On 3 August 2023, the Authority published consultation document 381/2023/R/com in which it presented guidelines on the methods for applying the ROSS-base criteria, for natural gas transport and transmission services and for electricity distribution and metering, applicable as of 2024. The document outlined the Authority’s proposals relative to certain aspects not yet defined in resolution 163/2023 approving the TIROSS, in any case postponing to subsequent consultation documents and working groups the aspects linked to cost reporting and monitoring and to analysis of economic/financial returns and the “financeability” of companies. Interested parties are invited to send their comments and proposals to the Authority by 21 September 2023.
Following the consultation, on 2 November 2023 ARERA published Resolution 497/2023/R/com in which it defined the application criteria governing spending and service objectives for natural gas transport and electricity transmission, distribution and metering services. Among many changes, the Authority ordered that the baseline for operating costs in 2024 is equal to the 2022 effective operating costs (COE), appropriately revalued for 2023 and 2024, based on the inflation rates published in resolution 616/2023, respectively equal to 6% and 1.9%. Efficiency recoveries achieved in the 5th regulation period were left to the distribution companies in the four subsequent years, with gradually declining rates (50% the first year, 37.5% the second, 25% the third and 12.5% the fourth).
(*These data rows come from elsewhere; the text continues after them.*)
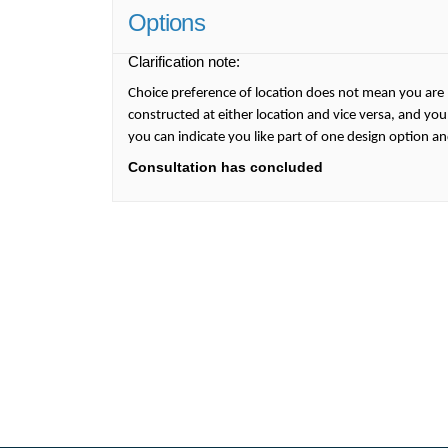
Options
Clarification note:
Choice preference of location does not mean you are 
constructed at either location and vice versa, and you
you can indicate you like part of one design option a
Consultation has concluded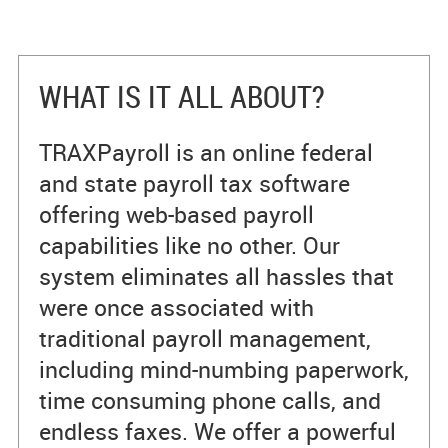
WHAT IS IT ALL ABOUT?
TRAXPayroll is an online federal
and state payroll tax software
offering web-based payroll
capabilities like no other. Our
system eliminates all hassles that
were once associated with
traditional payroll management,
including mind-numbing paperwork,
time consuming phone calls, and
endless faxes. We offer a powerful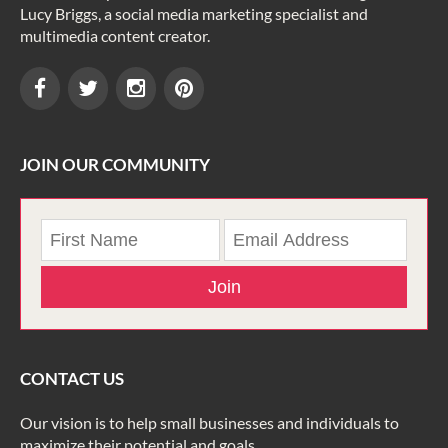
Lucy Briggs, a social media marketing specialist and
multimedia content creator.
JOIN OUR COMMUNITY
Join
CONTACT US
Our vision is to help small businesses and individuals to
maximize their potential and goals.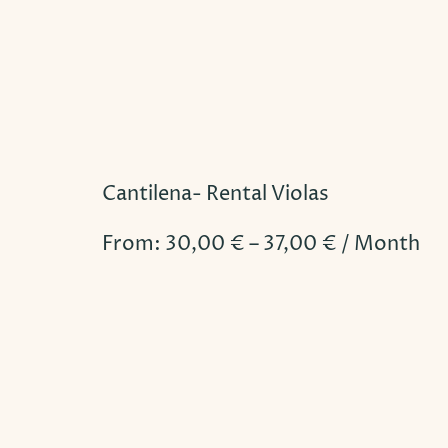
Cantilena- Rental Violas
From:
30,00
€
–
37,00
€
/ Month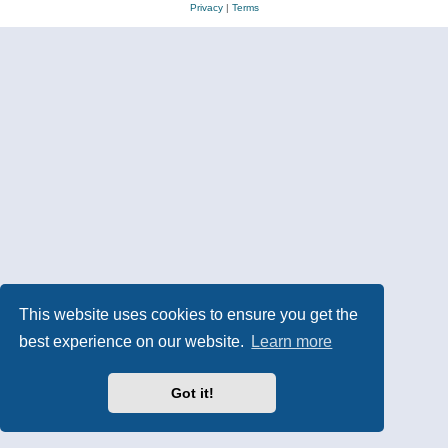
Privacy
|
Terms
This website uses cookies to ensure you get the
best experience on our website.
Learn more
Got it!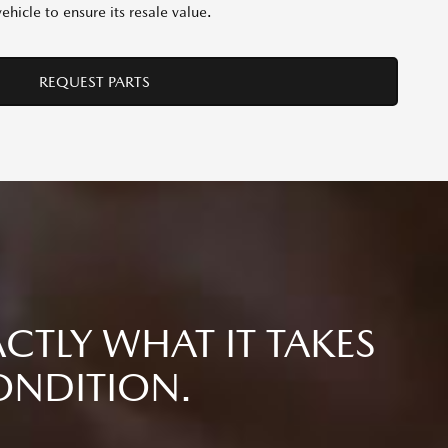
hicle to ensure its resale value.
REQUEST PARTS
CTLY WHAT IT TAKES
ONDITION.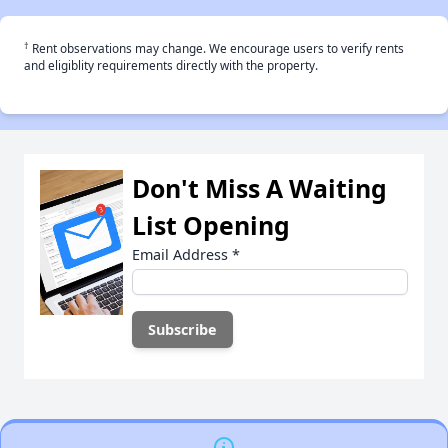
†
Rent observations may change. We encourage users to verify rents
and eligiblity requirements directly with the property.
Don't Miss A Waiting
List Opening
Email Address
*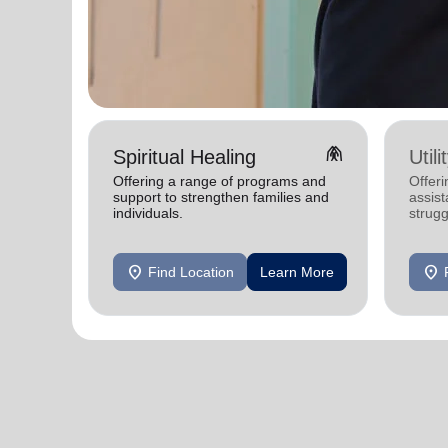
folded_hands
Spiritual Healing
Util
Offering a range of programs and
Offeri
support to strengthen families and
assist
individuals.
strugg
home
location_on
location_on
Find Location
Learn More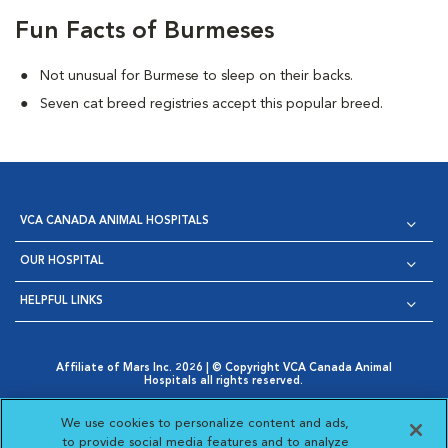
Fun Facts of Burmeses
Not unusual for Burmese to sleep on their backs.
Seven cat breed registries accept this popular breed.
VCA CANADA ANIMAL HOSPITALS
OUR HOSPITAL
HELPFUL LINKS
Affiliate of Mars Inc. 2026 | © Copyright VCA Canada Animal
Hospitals all rights reserved.
Privacy Policy
|
Terms & Conditions
|
Web Accessibility
|
Opens in New Window
AdChoices
|
Cookie Notice
|
Cookies Settings
|
We use cookies to personalize content and ads,
Opens in New Window
Opens in New Window
Your Privacy Choices
to provide social media features and to analyze
Opens in New Window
Efficiencies in the new regulatory period are instead left to the DSO based on the incentive scheme selected (SBP low potential or SAP high potential). Capital costs incurred through 2023 (cut-off) are managed with the previous criteria (amortisation/depreciation in year n-2, capital in year n-1); capital costs after the cut-off year are managed using ROSS logic (amortisation/depreciation and capital at year n-1). Total costs incurred by the company are divided between the Slow money portion (opex) and the Fast money portion (capex) based on a capitalisation rate defined by ARERA.
On 29 November 2023, ARERA requested the information needed to determine the capitalisation rate, the baseline for 2024 operating costs, presentation of the application for the Z-factor and the incentive selected (SBP v.s SAP). On 22 December 2023, in a certified email, areti sent the Authority the requested information, deciding not to present the application to activate the Z-factor, as incremental costs associated with the energy transition were not planned for 2024, and opting for the low-potential scheme (x-factor of zero and efficiencies retained at 100% in the first year and 50% in the three subsequent years).